There is a high prevalence of HIVDR including TAMs despite majority of these patients (90.48%) being on AZT or d4T sparing first line ART among the youth. Emergence of these mutations including the NNRTI associated mutations (Y181C and Y188C) may compromise future second- and third-line regimens in the absence of routine HIVDR testing. HIVDR monitoring at start of ART or at first-line failure can better inform clinical decision making and ART programing.
艾滋病病毒耐药性(HIVDR)对赞比亚的艾滋病疫情控制构成威胁,特别是在青少年 15-24 岁人群中,病毒学抑制效果不佳。了解该人群(15-24 岁)中 HIVDR 的流行情况和模式,将有助于确定有效的抗逆转录病毒治疗(ART)方案,改善临床决策,并支持实现艾滋病疫情控制所需的行为改变干预措施。
对 Project YES!青年成功参与随机对照试验的研究入组数据进行了横断面分析。参与者年龄在 15 至 24 岁之间,他们知晓自己的 HIV 状况,并已接受至少 6 个月的 ART 治疗。所有参与者都完成了一项调查,并接受了病毒载量(VL)检测。病毒载量失败(VL≥1000 拷贝/mL)的参与者进行了 HIVDR 检测,包括分析蛋白酶和逆转录酶基因中的突变。
在接受 ART 的 273 名分析参与者中,共有 99 人出现病毒载量失败,其中 77 人成功进行了 HIVDR 扩增和分析。在这 77 人中,75%(58 人)有至少一种耐药突变,其中 83%(48/58)需要药物更换。在 58 名具有 HIVDR 突变的患者中,核苷逆转录酶抑制剂(NRTIs)、非核苷逆转录酶抑制剂(NNRTIs)和蛋白酶抑制剂(PIs)至少有 1 种耐药突变的发生率分别为 81%、65.5%和 1.7%。M184V 突变是最常见的 NRTI 相关突变(81%),可导致拉米夫定(3TC)和恩曲他滨(FTC)等 NRTI 药物耐药,其次是 K65R(34.5%)突变,它与替诺福韦二吡呋酯(TDF)和替诺福韦艾拉酚胺富马酸盐(TAF)耐药有关。主要导致齐多夫定(AZT)、司他夫定(d4T)和其他 NRTIs 耐药的胸苷类似物突变(TAMs)发生率为 32.8%。

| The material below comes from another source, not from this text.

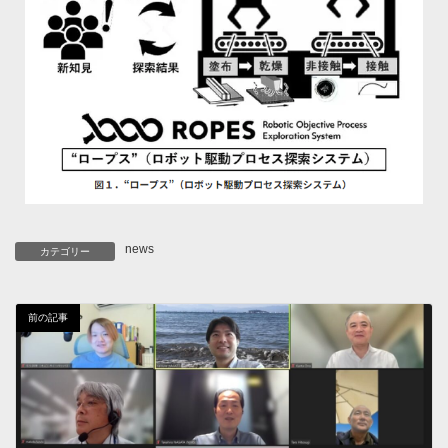
news
カテゴリー
前の記事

常见的 TAMs 为 K70RTQNE(32.8%)、K219QE(22.4%)、D67N(17.2%)和 T215IT(15.5%)。最常见的 NNRTI 相关突变是 K103N(65.5%),它可导致依非韦伦(EFV)和奈韦拉平(NVP)耐药。其他 NNRTI 突变 V106A(36.2%)、Y188C(36.2%)和 Y181C(36.2%)的发生率也相对较高,这些突变可导致依曲韦林耐药。
尽管大多数青少年(90.48%)在一线治疗中使用 AZT 或 d4T 作为节省药物的方案,但仍存在很高的 HIVDR 流行率,包括 TAMs。这些突变的出现,包括 NNRTI 相关突变(Y181C 和 Y188C),可能会在没有常规 HIVDR 检测的情况下,破坏未来的二线和三线治疗方案。在开始 ART 或一线治疗失败时进行 HIVDR 监测,可以更好地为临床决策和 ART 规划提供信息。